In the market commentary on Europe below, reproduce the passage from "The EU Council" to "its possible demise.", replacing "EU Commission" with "European Commission".

### PROVIDED PASSAGE
------------

Europe Still A Mess, Equities Reverse Course

  • Europeans fail to come to terms
  • IFO horrid
  • Covid cases appear to have peaked
  • Nikkei 0.87 Dax -0.70%
  • UST 10Y 0.61%
  • Oil $16/bbl
  • Gold $1727/oz
  • BTCUSD $7594

Asia and the EU

  • EUR EZ IFO -79.5 vs. -81

North America Open

  • USD Durable Goods 8:30
  • USD U of Michigan 10:00

European leaders failed to come to an agreement on a comprehensive economic relief package for the Eurozone disappointing investors and sending EURUSD below the 1.0750 level as markets grew increasingly frustrated with policymakers’ inability to respond to the COVID-19 crisis.

The EU Council did agree to let the EU Commission formulate a relief plan and figure out ways to finance it, but it’s clear that the Northern block led be Germany and Netherlands are resisting any notion of any shared fiscal responsibility that would distribute the burden of financing on those countries that run fiscal and trade surpluses.

Yet that precisely what needs to be done if Europe is to have any chance of surviving as a single economic block. One of the greatest ironies of the euro project is that it is the very countries that have massively benefited from a unified currency that are now the catalysts for its possible demise.

Germany now needs to decide if it wants to be German or European. There is no doubt the political costs for financing the profligacy of Italians and Spanish would be very steep for Ms.Merkel but the alternative would be much worse. Germany is the world’s greatest export nation on per capita basis and its economy was forced to go back to the DM its primary engine of growth would collapse under the much higher currency exchange regime.

For now, Germany continues to insist on enjoying the friction-free unified currency regime protection of the euro without shouldering the financial burden for the block. But with COVID-19 having thrown the whole continent into an unprecedented economic depression the days of kicking the can down the road are over. Europe needs a fiscal stimulus package of at least 3Trillion euro’s just to restart its economy and perhaps the compromise solution will be a clandestine MMT rescue with EZ not issuing Eurobonds but each sovereign issuing its own bonds with ECB buying up the full supply in each state.

It’s hard to imagine how the bond markets won’t be able to see through that ploy but barring a change of stance from the Germans that may be the only interim solution to save the euro.

------------

### RECORDS

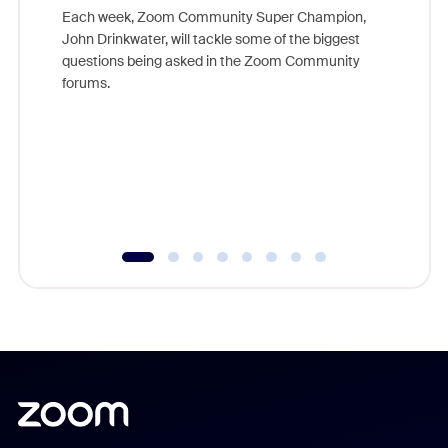
Each week, Zoom Community Super Champion,
John Drinkwater, will tackle some of the biggest
Join Chr
questions being asked in the Zoom Community
Zoom, fo
forums.
beyond l
cost of 
platform
overlook
experien
underutil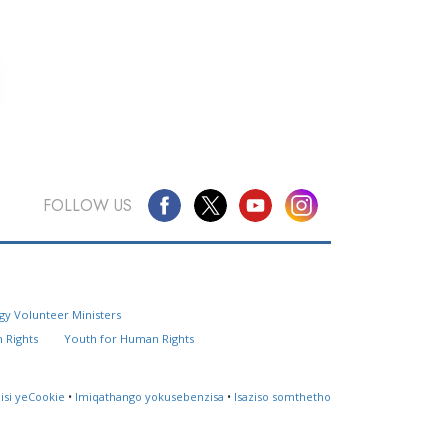
FOLLOW US
Questions? Contact Us
gy Volunteer Ministers
Website Feedback
 Rights
Youth for Human Rights
Locate a Church
lisi yeCookie
•
Imiqathango yokusebenzisa
•
Isaziso somthetho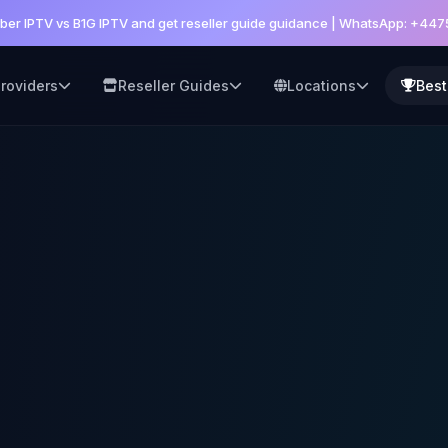
er IPTV vs B1G IPTV and get reseller guide guidance | WhatsApp: +44
roviders
Reseller Guides
Locations
Best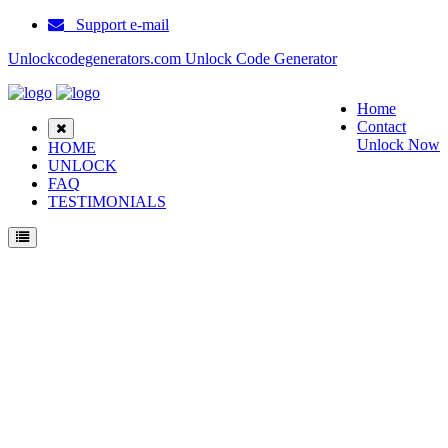
Support e-mail
Unlockcodegenerators.com Unlock Code Generator
Home
Contact
Unlock Now
HOME
UNLOCK
FAQ
TESTIMONIALS
Unlock Samsung C3200 Phone for Free – Fast, Secure, and Reliable!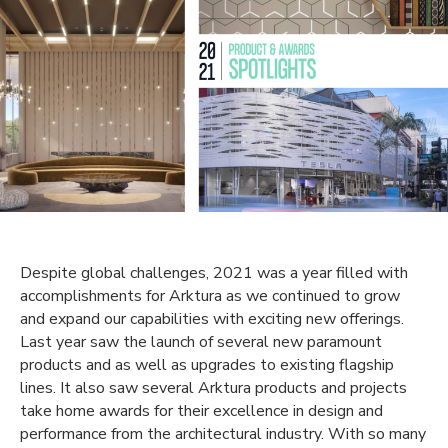
Despite global challenges, 2021 was a year filled with
accomplishments for Arktura as we continued to grow
and expand our capabilities with exciting new offerings.
Last year saw the launch of several
new
paramount
products and as well as upgrades to
existing
flagship
lines. It also saw several Arktura products and projects
take home awards for their excellence in design and
performance
from the architectural
industry
. With so many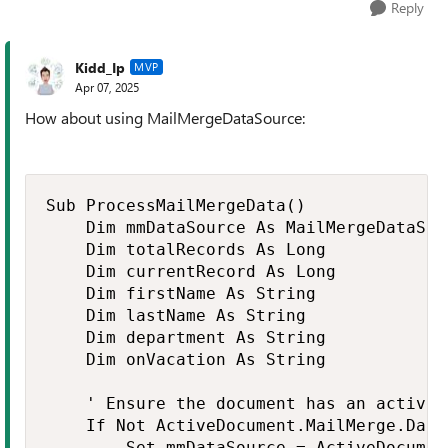
Reply
Kidd_Ip
MVP
Apr 07, 2025
How about using MailMergeDataSource:
Sub ProcessMailMergeData()

    Dim mmDataSource As MailMergeDataSour
    Dim totalRecords As Long

    Dim currentRecord As Long

    Dim firstName As String

    Dim lastName As String

    Dim department As String

    Dim onVacation As String

    ' Ensure the document has an active 
    If Not ActiveDocument.MailMerge.Data
        Set mmDataSource = ActiveDocumen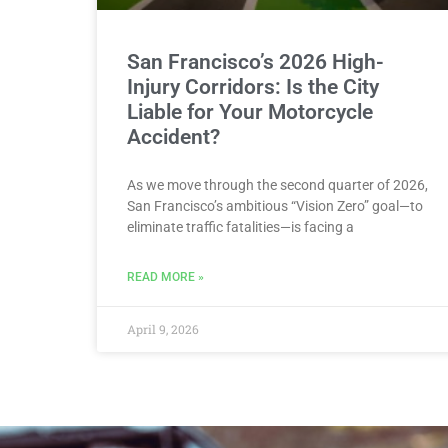
San Francisco’s 2026 High-
Injury Corridors: Is the City
Liable for Your Motorcycle
Accident?
As we move through the second quarter of 2026,
San Francisco’s ambitious “Vision Zero” goal—to
eliminate traffic fatalities—is facing a
READ MORE »
April 9, 2026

------------

### WRITTEN ANSWER
The EU Council did agree to let the European Commission formulate a relief plan and figure out ways to finance it, but it’s clear that the Northern block led be Germany and Netherlands are resisting any notion of any shared fiscal responsibility that would distribute the burden of financing on those countries that run fiscal and trade surpluses.

Yet that precisely what needs to be done if Europe is to have any chance of surviving as a single economic block. One of the greatest ironies of the euro project is that it is the very countries that have massively benefited from a unified currency that are now the catalysts for its possible demise.